Steve: You’re taking the customer and making them the hero of their own email. Taking data and instead of simply leveraging it, you are showing it back to them, making them the star of the mail itself. Others doing something like that. Checks off a whole bunch of boxes about privacy, value of the data, showing them the value that you can give them by the data you are collecting, so rare now. What do hear from your customers?

Brian: We hear about the value the email newsletter brought to them. One datapoint I find interesting is how often people go back to the email. If they go back to the email, then they have to be happy with it. We looked at 3 or more visits to a particular email, 51% come back to their email 3 or more times. The content is in real time.

Steve: Your data suggests that people know that when they are opening this email, it’s almost like opening their personal account not he web. They’re getting refreshed and live data.

Brian: We do time stamp the content. It says the data is fresh. 

Steve: How do you present data?

Brian: Business owners have a very high standard for the value of their time. For them to open up any piece of content, they’re going to decide in a second or two, am I going to spend my time with this or not. The purpose of design is to quickly demonstrate the value of email content. Very visual, info graphic, bar chart do very well. Complemented with a select usage of imagery, trackers, etc. That performs very well.

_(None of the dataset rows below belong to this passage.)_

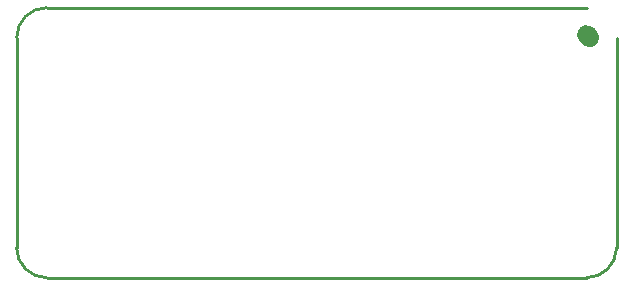
<source format=gm1>
G04*
G04 #@! TF.GenerationSoftware,Altium Limited,Altium Designer,20.1.14 (287)*
G04*
G04 Layer_Color=16711935*
%FSLAX25Y25*%
%MOIN*%
G70*
G04*
G04 #@! TF.SameCoordinates,6A9D062D-DFAF-4A18-B4C3-A7C2119B1702*
G04*
G04*
G04 #@! TF.FilePolarity,Positive*
G04*
G01*
G75*
%ADD10C,0.01000*%
%ADD27C,0.06299*%
D10*
X190000D02*
G03*
X200000Y10000I0J10000D01*
G01*
X10000Y90000D02*
G03*
X0Y80000I0J-10000D01*
G01*
Y10000D02*
G03*
X10000Y0I10000J0D01*
G01*
X190000D01*
X200000Y10000D02*
Y80000D01*
X10000Y90000D02*
X190000D01*
X0Y10000D02*
Y80000D01*
D27*
X191000D02*
G03*
X190000Y81000I-1000J0D01*
G01*
M02*

</source>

Steve: Personalization fatigue. Do you see your emails over time become rote, boring? How do you deal with it? 

Brian: The measure of success is that a customer experiences our marketing, the email newsletter, and they’re able to make a better strategic decision for their business because of that content. That’s what informs all of our decisions. We like to personalize with the purpose of achieving that end. 

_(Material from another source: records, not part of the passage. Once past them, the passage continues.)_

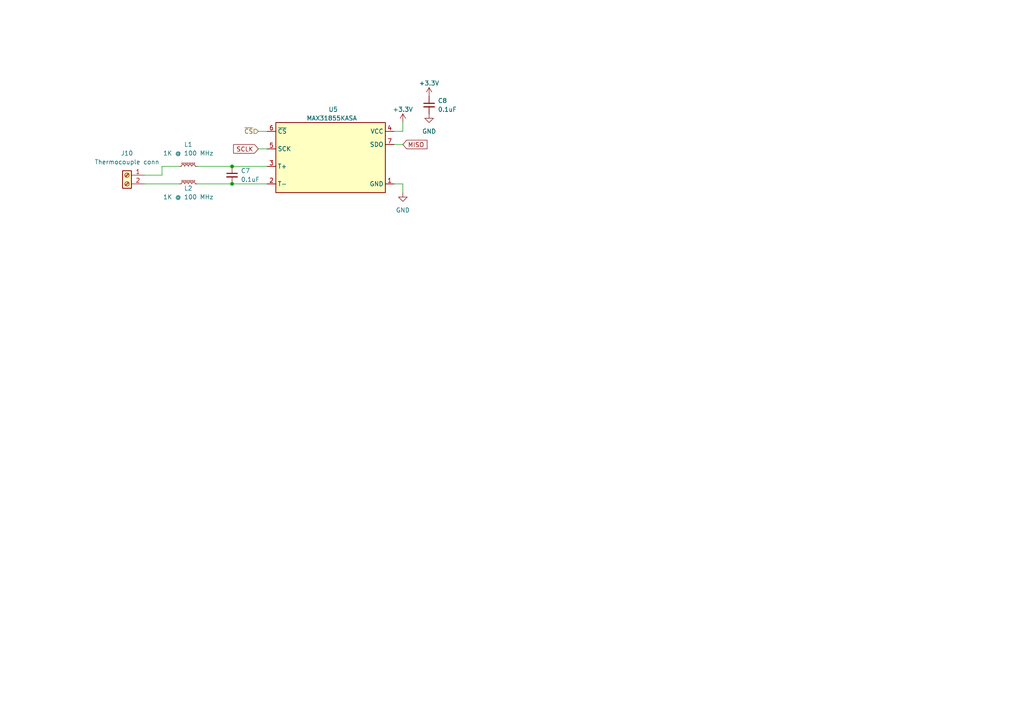
<source format=kicad_sch>
(kicad_sch
	(version 20231120)
	(generator "eeschema")
	(generator_version "8.0")
	(uuid "d78136af-3244-4a2f-bf52-25ff0cffe8b5")
	(paper "A4")
	
	(junction
		(at 67.31 53.34)
		(diameter 0)
		(color 0 0 0 0)
		(uuid "0009fc27-cca4-4018-9cb8-77f5b1037b29")
	)
	(junction
		(at 67.31 48.26)
		(diameter 0)
		(color 0 0 0 0)
		(uuid "fdc575fc-c946-46d9-944f-c102bb178ce0")
	)
	(wire
		(pts
			(xy 67.31 48.26) (xy 77.47 48.26)
		)
		(stroke
			(width 0)
			(type default)
		)
		(uuid "10d2037c-53b0-4287-9633-0aa3bc926548")
	)
	(wire
		(pts
			(xy 74.93 43.18) (xy 77.47 43.18)
		)
		(stroke
			(width 0)
			(type default)
		)
		(uuid "1afd7ea4-2300-4ae9-9ffa-fc633c199f21")
	)
	(wire
		(pts
			(xy 116.84 35.56) (xy 116.84 38.1)
		)
		(stroke
			(width 0)
			(type default)
		)
		(uuid "1dcb5643-fc2a-4947-9908-58d662c8c836")
	)
	(wire
		(pts
			(xy 114.3 41.91) (xy 116.84 41.91)
		)
		(stroke
			(width 0)
			(type default)
		)
		(uuid "2453447e-7cd6-4b56-a2c0-65e49bec93c0")
	)
	(wire
		(pts
			(xy 46.99 48.26) (xy 52.07 48.26)
		)
		(stroke
			(width 0)
			(type default)
		)
		(uuid "24654fd1-8867-457d-9a94-c99417e41af9")
	)
	(wire
		(pts
			(xy 41.91 53.34) (xy 52.07 53.34)
		)
		(stroke
			(width 0)
			(type default)
		)
		(uuid "28ac32ff-e9d3-4ee6-93c1-1726fbe4815a")
	)
	(wire
		(pts
			(xy 46.99 50.8) (xy 46.99 48.26)
		)
		(stroke
			(width 0)
			(type default)
		)
		(uuid "318552bf-16a9-43ae-8584-0c4ea0f1bfaa")
	)
	(wire
		(pts
			(xy 67.31 53.34) (xy 77.47 53.34)
		)
		(stroke
			(width 0)
			(type default)
		)
		(uuid "418ac1df-4bdb-4d6e-8d09-f8f2b18b8489")
	)
	(wire
		(pts
			(xy 114.3 38.1) (xy 116.84 38.1)
		)
		(stroke
			(width 0)
			(type default)
		)
		(uuid "4840c614-32be-4bf0-b3d4-686a28923871")
	)
	(wire
		(pts
			(xy 57.15 48.26) (xy 67.31 48.26)
		)
		(stroke
			(width 0)
			(type default)
		)
		(uuid "4a2011c2-725d-448d-baf1-b8fce9fab12a")
	)
	(wire
		(pts
			(xy 41.91 50.8) (xy 46.99 50.8)
		)
		(stroke
			(width 0)
			(type default)
		)
		(uuid "54e2dac7-6c45-42fb-b194-399560a78e6e")
	)
	(wire
		(pts
			(xy 57.15 53.34) (xy 67.31 53.34)
		)
		(stroke
			(width 0)
			(type default)
		)
		(uuid "5a9d9cb8-dd2f-4c29-9063-8740827c3187")
	)
	(wire
		(pts
			(xy 116.84 53.34) (xy 116.84 55.88)
		)
		(stroke
			(width 0)
			(type default)
		)
		(uuid "a34cc373-fab2-4b17-b351-3debdc219175")
	)
	(wire
		(pts
			(xy 74.93 38.1) (xy 77.47 38.1)
		)
		(stroke
			(width 0)
			(type default)
		)
		(uuid "cfc323cd-842c-496d-b999-3293c18af97b")
	)
	(wire
		(pts
			(xy 114.3 53.34) (xy 116.84 53.34)
		)
		(stroke
			(width 0)
			(type default)
		)
		(uuid "d3508944-5fcb-4b6d-b2e9-67194653da9f")
	)
	(global_label "SCLK"
		(shape input)
		(at 74.93 43.18 180)
		(fields_autoplaced yes)
		(effects
			(font
				(size 1.27 1.27)
			)
			(justify right)
		)
		(uuid "5fa6a67f-3658-48e4-987d-a5f23964779d")
		(property "Intersheetrefs" "${INTERSHEET_REFS}"
			(at 67.2466 43.18 0)
			(effects
				(font
					(size 1.27 1.27)
				)
				(justify right)
				(hide yes)
			)
		)
	)
	(global_label "MISO"
		(shape input)
		(at 116.84 41.91 0)
		(fields_autoplaced yes)
		(effects
			(font
				(size 1.27 1.27)
			)
			(justify left)
		)
		(uuid "c269c806-bd0c-42d1-aacf-c17cc6da8bd8")
		(property "Intersheetrefs" "${INTERSHEET_REFS}"
			(at 124.342 41.91 0)
			(effects
				(font
					(size 1.27 1.27)
				)
				(justify left)
				(hide yes)
			)
		)
	)
	(hierarchical_label "~{CS}"
		(shape input)
		(at 74.93 38.1 180)
		(fields_autoplaced yes)
		(effects
			(font
				(size 1.27 1.27)
			)
			(justify right)
		)
		(uuid "7e1f15f1-b387-4551-8ba8-eb610509cd65")
	)
	(symbol
		(lib_id "Connector:Screw_Terminal_01x02")
		(at 36.83 50.8 0)
		(mirror y)
		(unit 1)
		(exclude_from_sim no)
		(in_bom yes)
		(on_board yes)
		(dnp no)
		(uuid "26f09ca8-fc53-4658-9b40-29ddf4c68dfe")
		(property "Reference" "J10"
			(at 36.83 44.45 0)
			(effects
				(font
					(size 1.27 1.27)
				)
			)
		)
		(property "Value" "Thermocouple conn"
			(at 36.83 46.99 0)
			(effects
				(font
					(size 1.27 1.27)
				)
			)
		)
		(property "Footprint" "TerminalBlock_Phoenix:TerminalBlock_Phoenix_MKDS-1,5-2-5.08_1x02_P5.08mm_Horizontal"
			(at 36.83 50.8 0)
			(effects
				(font
					(size 1.27 1.27)
				)
				(hide yes)
			)
		)
		(property "Datasheet" "~"
			(at 36.83 50.8 0)
			(effects
				(font
					(size 1.27 1.27)
				)
				(hide yes)
			)
		)
		(property "Description" ""
			(at 36.83 50.8 0)
			(effects
				(font
					(size 1.27 1.27)
				)
				(hide yes)
			)
		)
		(pin "1"
			(uuid "b37edfce-9f63-4c7a-bfdd-b8b17d4be215")
		)
		(pin "2"
			(uuid "ca41b88c-4f22-4847-807b-45eecd7c650b")
		)
		(instances
			(project "injector_sensor_hub"
				(path "/65b6af08-52d0-4269-bf55-02b67cf42271/97558e6e-c4a6-4c20-b9dc-b9ca4f6f625f"
					(reference "J10")
					(unit 1)
				)
			)
		)
	)
	(symbol
		(lib_id "Device:L_Ferrite_Small")
		(at 54.61 48.26 90)
		(unit 1)
		(exclude_from_sim no)
		(in_bom yes)
		(on_board yes)
		(dnp no)
		(uuid "43564476-079c-46cb-916f-80e1daf46f50")
		(property "Reference" "L1"
			(at 54.61 41.91 90)
			(effects
				(font
					(size 1.27 1.27)
				)
			)
		)
		(property "Value" "1K @ 100 MHz"
			(at 54.61 44.45 90)
			(effects
				(font
					(size 1.27 1.27)
				)
			)
		)
		(property "Footprint" "Fuse:Fuse_0805_2012Metric_Pad1.15x1.40mm_HandSolder"
			(at 54.61 48.26 0)
			(effects
				(font
					(size 1.27 1.27)
				)
				(hide yes)
			)
		)
		(property "Datasheet" "https://www.digikey.ca/en/products/detail/murata-electronics/BLM21AG102SN1D/468922"
			(at 54.61 48.26 0)
			(effects
				(font
					(size 1.27 1.27)
				)
				(hide yes)
			)
		)
		(property "Description" ""
			(at 54.61 48.26 0)
			(effects
				(font
					(size 1.27 1.27)
				)
				(hide yes)
			)
		)
		(pin "1"
			(uuid "0c77019c-4c58-44b0-83f8-16aac245f9ff")
		)
		(pin "2"
			(uuid "2262c67c-1126-4c6e-8f90-a74e57ee3fbd")
		)
		(instances
			(project "injector_sensor_hub"
				(path "/65b6af08-52d0-4269-bf55-02b67cf42271/97558e6e-c4a6-4c20-b9dc-b9ca4f6f625f"
					(reference "L1")
					(unit 1)
				)
			)
		)
	)
	(symbol
		(lib_id "Device:C_Small")
		(at 124.46 30.48 0)
		(unit 1)
		(exclude_from_sim no)
		(in_bom yes)
		(on_board yes)
		(dnp no)
		(uuid "61226df4-702f-4646-86dc-125735f4e968")
		(property "Reference" "C8"
			(at 127 29.21 0)
			(effects
				(font
					(size 1.27 1.27)
				)
				(justify left)
			)
		)
		(property "Value" "0.1uF"
			(at 127 31.75 0)
			(effects
				(font
					(size 1.27 1.27)
				)
				(justify left)
			)
		)
		(property "Footprint" "Capacitor_SMD:C_0805_2012Metric_Pad1.18x1.45mm_HandSolder"
			(at 124.46 30.48 0)
			(effects
				(font
					(size 1.27 1.27)
				)
				(hide yes)
			)
		)
		(property "Datasheet" "~"
			(at 124.46 30.48 0)
			(effects
				(font
					(size 1.27 1.27)
				)
				(hide yes)
			)
		)
		(property "Description" ""
			(at 124.46 30.48 0)
			(effects
				(font
					(size 1.27 1.27)
				)
				(hide yes)
			)
		)
		(pin "1"
			(uuid "30749044-b641-44ef-b0a6-63790b2a4313")
		)
		(pin "2"
			(uuid "842bf7f0-036d-413a-8d53-736cb06c38b5")
		)
		(instances
			(project "injector_sensor_hub"
				(path "/65b6af08-52d0-4269-bf55-02b67cf42271/97558e6e-c4a6-4c20-b9dc-b9ca4f6f625f"
					(reference "C8")
					(unit 1)
				)
			)
		)
	)
	(symbol
		(lib_id "Device:C_Small")
		(at 67.31 50.8 0)
		(unit 1)
		(exclude_from_sim no)
		(in_bom yes)
		(on_board yes)
		(dnp no)
		(uuid "71e6a32e-7710-46a5-9fa4-38e51e9eb1f8")
		(property "Reference" "C7"
			(at 69.85 49.53 0)
			(effects
				(font
					(size 1.27 1.27)
				)
				(justify left)
			)
		)
		(property "Value" "0.1uF"
			(at 69.85 52.07 0)
			(effects
				(font
					(size 1.27 1.27)
				)
				(justify left)
			)
		)
		(property "Footprint" "Capacitor_SMD:C_0805_2012Metric_Pad1.18x1.45mm_HandSolder"
			(at 67.31 50.8 0)
			(effects
				(font
					(size 1.27 1.27)
				)
				(hide yes)
			)
		)
		(property "Datasheet" "~"
			(at 67.31 50.8 0)
			(effects
				(font
					(size 1.27 1.27)
				)
				(hide yes)
			)
		)
		(property "Description" ""
			(at 67.31 50.8 0)
			(effects
				(font
					(size 1.27 1.27)
				)
				(hide yes)
			)
		)
		(pin "1"
			(uuid "50a2c6ea-6fa9-4f5c-99d2-128750f3ebdd")
		)
		(pin "2"
			(uuid "6f106121-0850-44d7-a57c-ef439db51021")
		)
		(instances
			(project "injector_sensor_hub"
				(path "/65b6af08-52d0-4269-bf55-02b67cf42271/97558e6e-c4a6-4c20-b9dc-b9ca4f6f625f"
					(reference "C7")
					(unit 1)
				)
			)
		)
	)
	(symbol
		(lib_id "power:GND")
		(at 116.84 55.88 0)
		(unit 1)
		(exclude_from_sim no)
		(in_bom yes)
		(on_board yes)
		(dnp no)
		(fields_autoplaced yes)
		(uuid "9c018147-354a-45e8-b917-12f3d9d0c5c0")
		(property "Reference" "#PWR058"
			(at 116.84 62.23 0)
			(effects
				(font
					(size 1.27 1.27)
				)
				(hide yes)
			)
		)
		(property "Value" "GND"
			(at 116.84 60.96 0)
			(effects
				(font
					(size 1.27 1.27)
				)
			)
		)
		(property "Footprint" ""
			(at 116.84 55.88 0)
			(effects
				(font
					(size 1.27 1.27)
				)
				(hide yes)
			)
		)
		(property "Datasheet" ""
			(at 116.84 55.88 0)
			(effects
				(font
					(size 1.27 1.27)
				)
				(hide yes)
			)
		)
		(property "Description" ""
			(at 116.84 55.88 0)
			(effects
				(font
					(size 1.27 1.27)
				)
				(hide yes)
			)
		)
		(pin "1"
			(uuid "af7f3cb1-315c-45c7-967a-8f5471616a30")
		)
		(instances
			(project "injector_sensor_hub"
				(path "/65b6af08-52d0-4269-bf55-02b67cf42271/97558e6e-c4a6-4c20-b9dc-b9ca4f6f625f"
					(reference "#PWR058")
					(unit 1)
				)
			)
		)
	)
	(symbol
		(lib_id "Sensor_Temperature:MAX31855KASA")
		(at 104.14 44.45 0)
		(unit 1)
		(exclude_from_sim no)
		(in_bom yes)
		(on_board yes)
		(dnp no)
		(fields_autoplaced yes)
		(uuid "c0011666-88d2-4a82-af03-04e762c22ac7")
		(property "Reference" "U5"
			(at 95.25 31.75 0)
			(effects
				(font
					(size 1.27 1.27)
				)
				(justify left)
			)
		)
		(property "Value" "MAX31855KASA"
			(at 88.9 34.29 0)
			(effects
				(font
					(size 1.27 1.27)
				)
				(justify left)
			)
		)
		(property "Footprint" "Package_SO:SOIC-8_3.9x4.9mm_P1.27mm"
			(at 129.54 53.34 0)
			(effects
				(font
					(size 1.27 1.27)
					(italic yes)
				)
				(hide yes)
			)
		)
		(property "Datasheet" "http://datasheets.maximintegrated.com/en/ds/MAX31855.pdf"
			(at 104.14 44.45 0)
			(effects
				(font
					(size 1.27 1.27)
				)
				(hide yes)
			)
		)
		(property "Description" ""
			(at 104.14 44.45 0)
			(effects
				(font
					(size 1.27 1.27)
				)
				(hide yes)
			)
		)
		(pin "1"
			(uuid "d8547ba7-aba2-4138-868e-064d1013765f")
		)
		(pin "2"
			(uuid "95ef0b58-dba7-4f01-8f64-cd77db44a642")
		)
		(pin "3"
			(uuid "ec52fbbe-8fff-4cd1-bb0e-3349a6311a86")
		)
		(pin "4"
			(uuid "9e65199d-f38b-4dd6-834a-39fb4ed26aeb")
		)
		(pin "5"
			(uuid "950747d4-048a-4a2e-999c-65e85490ce57")
		)
		(pin "6"
			(uuid "5aa67395-e0f3-4750-871e-249293fe6cf2")
		)
		(pin "7"
			(uuid "b38c150c-859b-4a49-a810-6ae1eb1ce4d7")
		)
		(instances
			(project "injector_sensor_hub"
				(path "/65b6af08-52d0-4269-bf55-02b67cf42271/97558e6e-c4a6-4c20-b9dc-b9ca4f6f625f"
					(reference "U5")
					(unit 1)
				)
			)
		)
	)
	(symbol
		(lib_id "power:+3.3V")
		(at 116.84 35.56 0)
		(unit 1)
		(exclude_from_sim no)
		(in_bom yes)
		(on_board yes)
		(dnp no)
		(fields_autoplaced yes)
		(uuid "c431f358-c967-43cb-b203-73f09e74b3cd")
		(property "Reference" "#PWR057"
			(at 116.84 39.37 0)
			(effects
				(font
					(size 1.27 1.27)
				)
				(hide yes)
			)
		)
		(property "Value" "+3.3V"
			(at 116.84 31.75 0)
			(effects
				(font
					(size 1.27 1.27)
				)
			)
		)
		(property "Footprint" ""
			(at 116.84 35.56 0)
			(effects
				(font
					(size 1.27 1.27)
				)
				(hide yes)
			)
		)
		(property "Datasheet" ""
			(at 116.84 35.56 0)
			(effects
				(font
					(size 1.27 1.27)
				)
				(hide yes)
			)
		)
		(property "Description" ""
			(at 116.84 35.56 0)
			(effects
				(font
					(size 1.27 1.27)
				)
				(hide yes)
			)
		)
		(pin "1"
			(uuid "25ed6712-893b-4da0-aa84-635b7a915a79")
		)
		(instances
			(project "injector_sensor_hub"
				(path "/65b6af08-52d0-4269-bf55-02b67cf42271/97558e6e-c4a6-4c20-b9dc-b9ca4f6f625f"
					(reference "#PWR057")
					(unit 1)
				)
			)
		)
	)
	(symbol
		(lib_id "power:+3.3V")
		(at 124.46 27.94 0)
		(unit 1)
		(exclude_from_sim no)
		(in_bom yes)
		(on_board yes)
		(dnp no)
		(fields_autoplaced yes)
		(uuid "d6e9badf-4728-4831-ab52-4e5560eed416")
		(property "Reference" "#PWR059"
			(at 124.46 31.75 0)
			(effects
				(font
					(size 1.27 1.27)
				)
				(hide yes)
			)
		)
		(property "Value" "+3.3V"
			(at 124.46 24.13 0)
			(effects
				(font
					(size 1.27 1.27)
				)
			)
		)
		(property "Footprint" ""
			(at 124.46 27.94 0)
			(effects
				(font
					(size 1.27 1.27)
				)
				(hide yes)
			)
		)
		(property "Datasheet" ""
			(at 124.46 27.94 0)
			(effects
				(font
					(size 1.27 1.27)
				)
				(hide yes)
			)
		)
		(property "Description" ""
			(at 124.46 27.94 0)
			(effects
				(font
					(size 1.27 1.27)
				)
				(hide yes)
			)
		)
		(pin "1"
			(uuid "a2b3cea4-4605-4c84-b440-839a115fa450")
		)
		(instances
			(project "injector_sensor_hub"
				(path "/65b6af08-52d0-4269-bf55-02b67cf42271/97558e6e-c4a6-4c20-b9dc-b9ca4f6f625f"
					(reference "#PWR059")
					(unit 1)
				)
			)
		)
	)
	(symbol
		(lib_id "power:GND")
		(at 124.46 33.02 0)
		(unit 1)
		(exclude_from_sim no)
		(in_bom yes)
		(on_board yes)
		(dnp no)
		(fields_autoplaced yes)
		(uuid "e307c1a7-2755-44f8-a8f5-3eedcb07a457")
		(property "Reference" "#PWR060"
			(at 124.46 39.37 0)
			(effects
				(font
					(size 1.27 1.27)
				)
				(hide yes)
			)
		)
		(property "Value" "GND"
			(at 124.46 38.1 0)
			(effects
				(font
					(size 1.27 1.27)
				)
			)
		)
		(property "Footprint" ""
			(at 124.46 33.02 0)
			(effects
				(font
					(size 1.27 1.27)
				)
				(hide yes)
			)
		)
		(property "Datasheet" ""
			(at 124.46 33.02 0)
			(effects
				(font
					(size 1.27 1.27)
				)
				(hide yes)
			)
		)
		(property "Description" ""
			(at 124.46 33.02 0)
			(effects
				(font
					(size 1.27 1.27)
				)
				(hide yes)
			)
		)
		(pin "1"
			(uuid "986956fe-37de-4f36-94b6-e99479ec4050")
		)
		(instances
			(project "injector_sensor_hub"
				(path "/65b6af08-52d0-4269-bf55-02b67cf42271/97558e6e-c4a6-4c20-b9dc-b9ca4f6f625f"
					(reference "#PWR060")
					(unit 1)
				)
			)
		)
	)
	(symbol
		(lib_id "Device:L_Ferrite_Small")
		(at 54.61 53.34 90)
		(unit 1)
		(exclude_from_sim no)
		(in_bom yes)
		(on_board yes)
		(dnp no)
		(uuid "fab0a905-7f15-4480-8581-35a845c03f6f")
		(property "Reference" "L2"
			(at 54.61 54.61 90)
			(effects
				(font
					(size 1.27 1.27)
				)
			)
		)
		(property "Value" "1K @ 100 MHz"
			(at 54.61 57.15 90)
			(effects
				(font
					(size 1.27 1.27)
				)
			)
		)
		(property "Footprint" "Fuse:Fuse_0805_2012Metric_Pad1.15x1.40mm_HandSolder"
			(at 54.61 53.34 0)
			(effects
				(font
					(size 1.27 1.27)
				)
				(hide yes)
			)
		)
		(property "Datasheet" "https://www.digikey.ca/en/products/detail/murata-electronics/BLM21AG102SN1D/468922"
			(at 54.61 53.34 0)
			(effects
				(font
					(size 1.27 1.27)
				)
				(hide yes)
			)
		)
		(property "Description" ""
			(at 54.61 53.34 0)
			(effects
				(font
					(size 1.27 1.27)
				)
				(hide yes)
			)
		)
		(pin "1"
			(uuid "a89f7901-6cc3-4283-b710-8af9c6d1263d")
		)
		(pin "2"
			(uuid "7affb731-3313-4660-9850-e92661dd9a98")
		)
		(instances
			(project "injector_sensor_hub"
				(path "/65b6af08-52d0-4269-bf55-02b67cf42271/97558e6e-c4a6-4c20-b9dc-b9ca4f6f625f"
					(reference "L2")
					(unit 1)
				)
			)
		)
	)
)

</source>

Steve: How are you measuring success?

Brian: With a credit product, you are making decision to use it or not every single day. We all have a variety of options when it comes to paying for things. What we do is we hold out a small population that we don’t engage with the email vs. a population that we do engage with the email. Compare their behaviors. You could be reducing your overall spend if that’s your business objective. But put more of that spend on Amex.

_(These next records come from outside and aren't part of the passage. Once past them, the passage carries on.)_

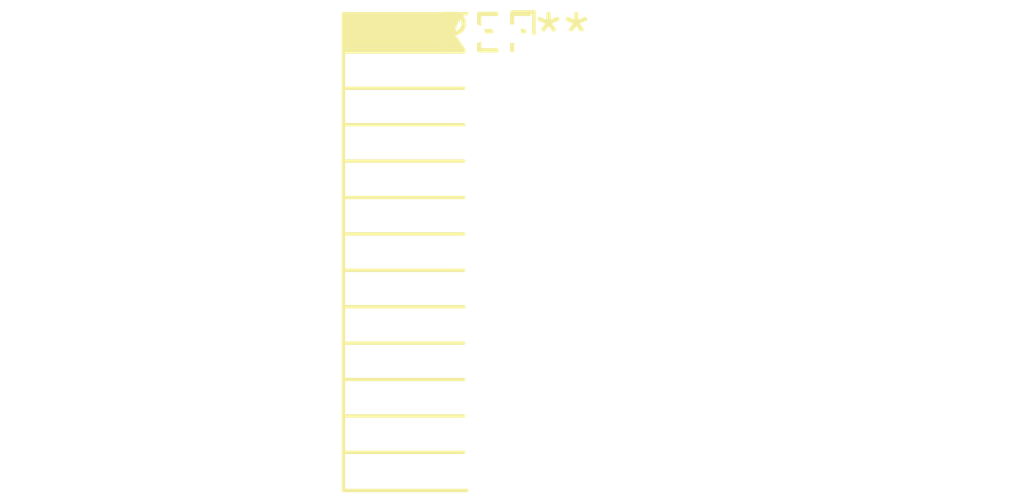
<source format=kicad_pcb>
(kicad_pcb (version 20240108) (generator pcbnew)

  (general
    (thickness 1.6)
  )

  (paper "A4")
  (layers
    (0 "F.Cu" signal)
    (31 "B.Cu" signal)
    (32 "B.Adhes" user "B.Adhesive")
    (33 "F.Adhes" user "F.Adhesive")
    (34 "B.Paste" user)
    (35 "F.Paste" user)
    (36 "B.SilkS" user "B.Silkscreen")
    (37 "F.SilkS" user "F.Silkscreen")
    (38 "B.Mask" user)
    (39 "F.Mask" user)
    (40 "Dwgs.User" user "User.Drawings")
    (41 "Cmts.User" user "User.Comments")
    (42 "Eco1.User" user "User.Eco1")
    (43 "Eco2.User" user "User.Eco2")
    (44 "Edge.Cuts" user)
    (45 "Margin" user)
    (46 "B.CrtYd" user "B.Courtyard")
    (47 "F.CrtYd" user "F.Courtyard")
    (48 "B.Fab" user)
    (49 "F.Fab" user)
    (50 "User.1" user)
    (51 "User.2" user)
    (52 "User.3" user)
    (53 "User.4" user)
    (54 "User.5" user)
    (55 "User.6" user)
    (56 "User.7" user)
    (57 "User.8" user)
    (58 "User.9" user)
  )

  (setup
    (pad_to_mask_clearance 0)
    (pcbplotparams
      (layerselection 0x00010fc_ffffffff)
      (plot_on_all_layers_selection 0x0000000_00000000)
      (disableapertmacros false)
      (usegerberextensions false)
      (usegerberattributes false)
      (usegerberadvancedattributes false)
      (creategerberjobfile false)
      (dashed_line_dash_ratio 12.000000)
      (dashed_line_gap_ratio 3.000000)
      (svgprecision 4)
      (plotframeref false)
      (viasonmask false)
      (mode 1)
      (useauxorigin false)
      (hpglpennumber 1)
      (hpglpenspeed 20)
      (hpglpendiameter 15.000000)
      (dxfpolygonmode false)
      (dxfimperialunits false)
      (dxfusepcbnewfont false)
      (psnegative false)
      (psa4output false)
      (plotreference false)
      (plotvalue false)
      (plotinvisibletext false)
      (sketchpadsonfab false)
      (subtractmaskfromsilk false)
      (outputformat 1)
      (mirror false)
      (drillshape 1)
      (scaleselection 1)
      (outputdirectory "")
    )
  )

  (net 0 "")

  (footprint "PinSocket_2x13_P1.27mm_Horizontal" (layer "F.Cu") (at 0 0))

)

</source>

Steve: What were the missteps?

Brian: We’re happy with performance of program. Open rates, click to open rates extremently high. On discipline: we do a variety of email. A misstep? But we do want to bring more of the discipline of our email to other email marketing programs. 

Steve: A monthly review makes sense. How does this affect other aspects of your marketing?

Brian: I look across program and channels. The great thing about the e-newsletter is we have the scale to test quickly and then bring learning to other channels. We’re talking about bringing some of the spend profile presentation data into our call center environment to offer insights to customers when they call us for servicing. 

Steve: What are some of the biggest lessons from all of this?

Brian: Not just in terms of how we email and when we email but how we test. Sometimes our eyes bigger than stomach. We need to continue to be very disciplined about having a question about what customer needs, coming up with structured tests to answer the question, prioritize that over thousands and thousands of tests that you could run. 

Steve: What are your policies about the rest of the month and the other kinds of email?

Brian: We do send a lot of emails that are event based. If there’s fraud detected on your account, there is real-time communication about that. Marketing emails, we will send email and other communcations about other products, services we offer with the intent of creating awareness and, ultimately, purchase of the products and services. We are testing ways to bring that type of marketing into our e-newsletter program. 

Steve: As your newsletter gains confidence, do you start seeing that wash over the other emails. Are they receptive, in general, to overall communications?

Brian: That’s true. The next step for us is to find new ways to bring two sets of content into one experience.